Pytor Il’yich Tchaikovsky, Russian Composer

Tchaikovsky, a Romantic era composer, did not follow the traditional Russian melodic discipline; instead he composed what he felt and was drastically criticized. His compositions were different from Russian nationalists in that they appealed directly to compassion within the heart and encompassed the broad range of human emotions. Although he was captivated by Russian folk music and composed a nationalist symphony, he developed his own style that was solid and individual. His style appealed largely abroad rather than nationally.
                Interestingly, Tchaikovsky was a homosexual and continuously tried to hide this fact. However, in his lifetime he was linked to two women, Nadezhda von Meck, a wealthy widow, and Antonia Milyukova who sent him obsessive love letters. The first woman commissioned many of his violin and piano arrangements. She gave him money yearly that enabled him to devote all of his time to composition and he did not have to worry about making ends meet. This relationship lasted fourteen years in which they never once met face to face, only communicating through correspondence. The second woman worthy of noting, Antonia Milyukova, gave a written ultimatum that if Tchaikovsky did not respond she would kill herself.  Homosexuality was punishable by death in Russian and Tchaikovsky thought this woman would help hide his sexuality. They were married within two months of first meeting each other. After the marriage, he fell into a deep and crushing depression and the two soon separated after a few weeks. With the help of his friends, family, and Nadezhda von Meck, he bounced back to compose two of his greatest works, Symphony No.4 and Eugene Onegin, an opera.
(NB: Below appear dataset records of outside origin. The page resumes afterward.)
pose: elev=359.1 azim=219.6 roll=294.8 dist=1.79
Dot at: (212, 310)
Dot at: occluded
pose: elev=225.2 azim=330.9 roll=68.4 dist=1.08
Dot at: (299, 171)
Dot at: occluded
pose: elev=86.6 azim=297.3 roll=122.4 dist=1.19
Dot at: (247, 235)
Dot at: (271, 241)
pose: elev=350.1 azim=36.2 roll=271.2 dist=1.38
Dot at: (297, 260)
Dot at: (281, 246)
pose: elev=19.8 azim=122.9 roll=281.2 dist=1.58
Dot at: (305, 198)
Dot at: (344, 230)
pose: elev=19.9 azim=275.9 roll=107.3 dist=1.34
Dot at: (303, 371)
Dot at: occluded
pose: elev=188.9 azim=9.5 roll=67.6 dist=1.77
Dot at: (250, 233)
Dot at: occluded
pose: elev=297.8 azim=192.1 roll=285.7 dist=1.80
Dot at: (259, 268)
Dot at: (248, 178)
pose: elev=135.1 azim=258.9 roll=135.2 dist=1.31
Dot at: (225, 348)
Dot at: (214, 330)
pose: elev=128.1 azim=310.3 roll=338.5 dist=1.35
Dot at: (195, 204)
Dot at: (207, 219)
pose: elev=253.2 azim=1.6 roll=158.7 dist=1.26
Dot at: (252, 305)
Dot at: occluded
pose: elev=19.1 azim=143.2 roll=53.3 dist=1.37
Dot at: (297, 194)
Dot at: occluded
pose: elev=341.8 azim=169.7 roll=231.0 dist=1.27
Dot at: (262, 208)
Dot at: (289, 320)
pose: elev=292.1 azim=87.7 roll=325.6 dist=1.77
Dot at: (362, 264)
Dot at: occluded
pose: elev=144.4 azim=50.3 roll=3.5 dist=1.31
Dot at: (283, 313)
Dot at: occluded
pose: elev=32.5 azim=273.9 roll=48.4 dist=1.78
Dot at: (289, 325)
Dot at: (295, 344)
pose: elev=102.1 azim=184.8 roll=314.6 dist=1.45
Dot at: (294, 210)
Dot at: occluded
                In 1891, Tchaikovsky travelled to The United States and conducted at the opening night of what was to become Carnegie Hall. He was also recognized in France where he was elected a member of the Academie de Francaise and in England where he was awarded an honorary doctorate from Cambridge University.
                Tchaikovsky was known to have written at least ten opera’s and he destroyed two of them. Of the surviving opera’s Eugene Onegin and The Queen of Spades are the most popular. Eugene Onegin was written after his short and unstable marriage and The Queen of Spades was written when he was staying in Florence.
Tchaikovsky changed Russian ballet for the better. He introduced a greater rhythms, melodies, and orchestration. The world’s most frequently performed dance scores are Swan Lake, The Sleeping Beauty, and Swan Lake. Swan Lake was the first ballet he composed. He constructed the ballet to be fluid with each movement unified by a system of themes and structures. Initially the ballet was not received well by ballet composers such as Drigo or top choreographers such as Petipa.
Tchaikovsky’s second ballet is The Sleeping Beauty and confirmed the establishment and perfection of his symphonic style of ballet. This ballet contains movements within movements and is extremely graceful. The ballet was choreographed by Petipa and during the composition of the ballet they both worked together. They also worked together in the composition of The Nutcracker.
He completed seven symphonies and five and a half concertos, one for the violin, one for cello and orchestra, and the remainder for piano. He also created chamber music that showcased his style individual style and German influence.
The official ruling for the death of Tchaikovsky is that he died from cholera after drinking water that had not been boiled. The ruling of his death remains controversial. Some say he committed suicide by arsenic after being caught with the nephew of a high-ranking official. He was fifty-three.